I’m so sorry for your loss.Much love x
As ever you’ve managed to give me goosebumps with your beautifully descriptive writing, only this time there are tears too.
I held my Dads hand as he died. I was 27. As I cried next to him I felt 4 years old again. I felt abandoned.
You’ve described the soul destroying interlude between life and death perfectly. I remember those car journeys to the hospital, the mobile phone ringing in the early hours……. xxxxxxxxxx
Thank you so, so much for all of your comments. I can’t quite find the words to reply properly at the moment {bad case of the mean reds today, as Audrey would say} but I will, I promise. You really are a wonderful lot.
Loveaudrey xXx
i don’t often comment on blogs (not nearly as often as i’d like) but i just wanted to tell you what a talented writer you are and i really hope that writing this down was the catharsis you were looking for.

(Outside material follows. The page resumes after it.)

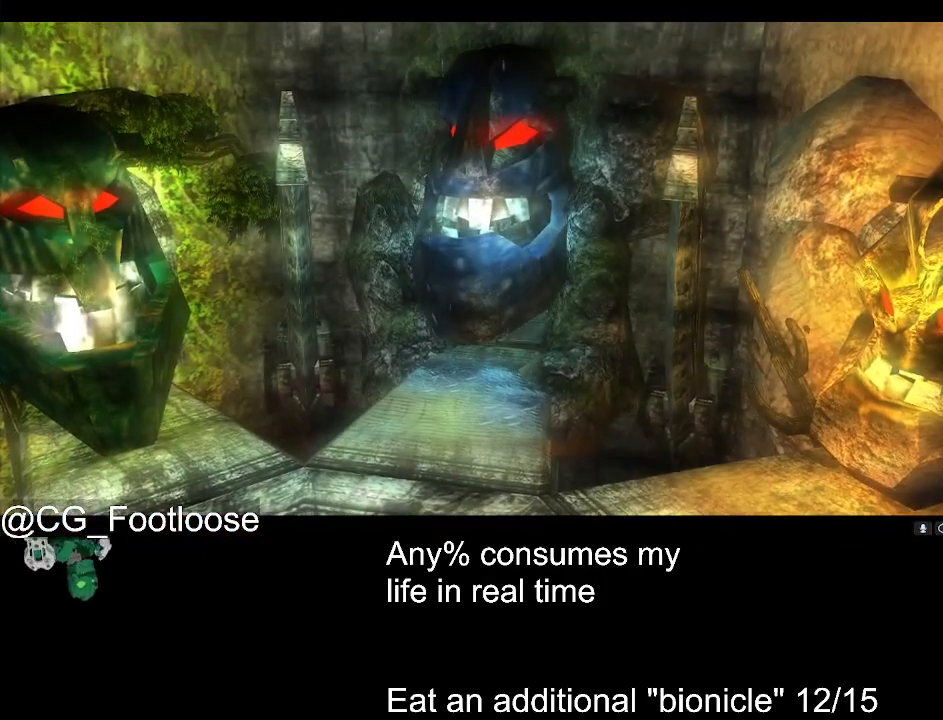
{"keys": ["d", "w"], "mouse": [], "events": []}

i know everyone says this kind of thing but i’m sure your dad would have been immensely proud of everything you’ve achieved.
thinking of you, xx
You poor lovely the tears are pouring from my cheeks reading this despite the differeing circumstances parts of your story are all too familiar especially the driving home on the dark icy night, and the shaking of heads x Your story has made me maybe wish a little bit that I had said goodbye to my dad properly but you do what you feel at the time I guess. Your dad would be so proud of everything you have achieved in your life up to now lots and lots of love xxx
As with everyone else the tears are most definitely flowing after reading this. I recently suddenly lost my Grandfather to Cancer and it is so strange when I realise that he is no longer here, my friends brother had terminal cancer (after treatment there is simply nothing more they can so for him) so it i bringing back a lot of memories for me. Completely love your nearly last line, ‘none of it felt real, but it was’. xxxx
I’m crying for your loss, Frankie. Lots of love and hugs to you. x
Like the others, I too shed a few tears reading this. I am so sorry for your loss, I couldn’t imagine what it is like to lose a parent. I lost my gran two years ago and that was hard enough. You’re a strong woman with a beautiful family, your dad would be so proud, he’ll be smiling down on you. xx
Such an emotional post- you’re very brave to write it and you’ve written it so beautifully. I also shed a few tears. So sorry for your loss xxxx
I am literally speechless. I was biting my bottom lip all the way through, and then I cried. Because apart from the identifying details, your story, your feelings are just like how I felt when my dad died….a man taken too soon, feeling all that mixture of emotions…even the way you described walking through the corridor, knowing yo’re going to see someone that is dead or dying, getting ‘that’ call….beautifully, poetically written, and I thank you for sharing because it made me realise that my story isnt unique at all, that others have felt that same pain too.
*hugs*
Your strength of spirit shines through in your impeccable writing. There is no response that is ever adequate to placate the vast wrench that this has inevitably created but suffice to say, I, like those above me, admire your courage and tenacity for talking about it (and in such an elooquent, thoughtful way) and I too heart you massively. xx
It is hard for anyone that hasn’t been through it to imagine just how it was for you and your family. Despite barely being able to see through the tears I realise how brave you were to share your feelings. I can only wish that writing it helped you in some small way. Your Dad would indeed, have been very, very proud of you. In writing this, you have touched on a subject that many people avoid but sharing your feelings can only be a good thing in my opinion. As ever, you write so eloquently, with depth and emotion shared with your readers.
Thinking of you
x
Beautifully written and so moving – very brave of you to do a post like this – much love xx
So perfectly eloquent.
There is so much I want to say about your observations and you have no idea how much I will try and change my practice from now on.
Powerful words. Every death is sad, whether expected or not. Hospitals do not allow for grief anymore. That makes me very sad.